75 years of the Fulbright Program: Pandora White

Due to the profound impact that international exchange played on changing the trajectory of her life, Pandora sought to encourage others like her to pursue exchange opportunities.

In 2021 the Fulbright Program celebrates its 75th anniversary (in Poland, the Program has been present for 62 years). We are joining this celebration by presenting monthly Fulbright alumni stories that showcase the positive impact of the Program on local and global communities. Each of these stories reflects the theme of the month. The September theme is “Impact on Diplomacy” and our Fulbright story focuses on Pandora White, who talks about her work in the field of global public health and how the Fulbright grant has impacted her development of international projects. More information about the 75th anniversary of the Fulbright Program can be found at fulbright75.org.

Pandora White, PhD, MPH is a visiting assistant professor of chemistry at Schreiner University in Kerrville, TX. She received her PhD in biochemistry from The University of Alabama in 2019, MPH in epidemiology from the University of Alabama at Birmingham in 2020, MS in chemistry from The University of Alabama and BS in chemistry from Alcorn State University. 

Pandora’s interest in global health began in 2012, when she studied at the University of Ghana in Accra with support from the Benjamin A. Gilman International Scholarship Program. In 2013, she conducted research on Staphylococcus aureus in India at St. John’s Research Institute through the NIH Minority Health and International Training Program (MHIRT). In 2015, she researched the effects of trivalent chromium on healing in Taiwan at National Chung Hsing University through the NSF’s East Asia Summer Pacific Islands Program. 

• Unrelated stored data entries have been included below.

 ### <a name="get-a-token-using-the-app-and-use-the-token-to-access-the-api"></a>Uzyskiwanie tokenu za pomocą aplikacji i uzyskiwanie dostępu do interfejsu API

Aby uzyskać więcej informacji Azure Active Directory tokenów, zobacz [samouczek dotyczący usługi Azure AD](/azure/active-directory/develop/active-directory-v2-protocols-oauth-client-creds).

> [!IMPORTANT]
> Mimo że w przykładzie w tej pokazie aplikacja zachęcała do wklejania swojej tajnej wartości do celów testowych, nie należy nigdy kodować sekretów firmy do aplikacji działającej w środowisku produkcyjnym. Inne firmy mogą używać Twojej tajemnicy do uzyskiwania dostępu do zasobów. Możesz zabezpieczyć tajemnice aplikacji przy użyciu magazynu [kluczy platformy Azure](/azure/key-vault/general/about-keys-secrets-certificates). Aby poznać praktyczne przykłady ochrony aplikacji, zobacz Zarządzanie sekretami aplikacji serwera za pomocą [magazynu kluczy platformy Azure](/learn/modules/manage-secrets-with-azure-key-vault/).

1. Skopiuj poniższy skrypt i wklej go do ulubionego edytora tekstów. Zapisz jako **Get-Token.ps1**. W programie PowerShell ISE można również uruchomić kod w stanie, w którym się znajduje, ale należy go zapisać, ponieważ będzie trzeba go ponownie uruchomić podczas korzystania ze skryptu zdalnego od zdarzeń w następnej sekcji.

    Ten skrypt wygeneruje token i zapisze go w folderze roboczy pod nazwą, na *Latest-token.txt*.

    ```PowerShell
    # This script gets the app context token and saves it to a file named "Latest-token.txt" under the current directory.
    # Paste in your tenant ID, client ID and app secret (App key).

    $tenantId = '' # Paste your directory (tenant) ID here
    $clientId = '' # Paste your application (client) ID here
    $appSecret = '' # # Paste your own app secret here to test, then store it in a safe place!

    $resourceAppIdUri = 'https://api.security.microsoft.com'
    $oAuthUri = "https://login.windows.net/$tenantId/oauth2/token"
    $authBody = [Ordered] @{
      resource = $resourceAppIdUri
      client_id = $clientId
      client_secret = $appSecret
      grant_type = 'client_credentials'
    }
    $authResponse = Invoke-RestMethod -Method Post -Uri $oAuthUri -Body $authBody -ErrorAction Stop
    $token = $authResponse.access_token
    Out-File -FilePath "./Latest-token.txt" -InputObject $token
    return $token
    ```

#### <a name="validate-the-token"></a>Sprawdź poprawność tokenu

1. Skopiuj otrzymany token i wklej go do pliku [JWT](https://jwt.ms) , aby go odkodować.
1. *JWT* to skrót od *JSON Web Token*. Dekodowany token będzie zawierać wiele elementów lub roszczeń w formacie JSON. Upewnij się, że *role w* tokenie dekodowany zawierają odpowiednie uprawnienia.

Following her experience in Taiwan, Pandora won a Fulbright US Student Fellowship to Poland (2016-17) to study the effects of trivalent chromium and bitter melon on type 2 diabetes at Poznan University of Life Sciences. After completing her Fulbright grant, Pandora returned to the United States to complete her doctoral studies in biochemistry. Due to the profound impact that international exchange played on changing the trajectory of her life, Pandora sought to encourage others like her to pursue exchange opportunities. She became a Gilman alumni ambassador in 2018 and a Fulbright alumni ambassador in 2019. She has spoken at numerous platforms about her time abroad. 

In 2019, Pandora completed her doctoral studies and left for Peru as a NIH Fogarty Global Health Postdoctoral Fellow to study gastric cancer. She also began her MPH studies virtually. Due to COVID travel bans, she returned to the USA. Pandora and her team members have applied and won 2 Citizen diplomacy grants for projects for Mulaii (in Pakistan) and We Represent (in USA). In Pakistan, the Mulaii project focuses on public health endeavors. The team has organized workshops on COVID-19, prepared COVID-19 awareness advertisements and videos, and have been implementing low-cost water filters in the Gilgit-Baltistan region of Pakistan. The goal of We Represent is to encourage students of diverse populations to apply for international exchange. We Represent hosted a virtual conference in March 2019 with over 40 guest speakers from around the world representing the diversity of the USA and over 600 registrants from over 40 states in the USA.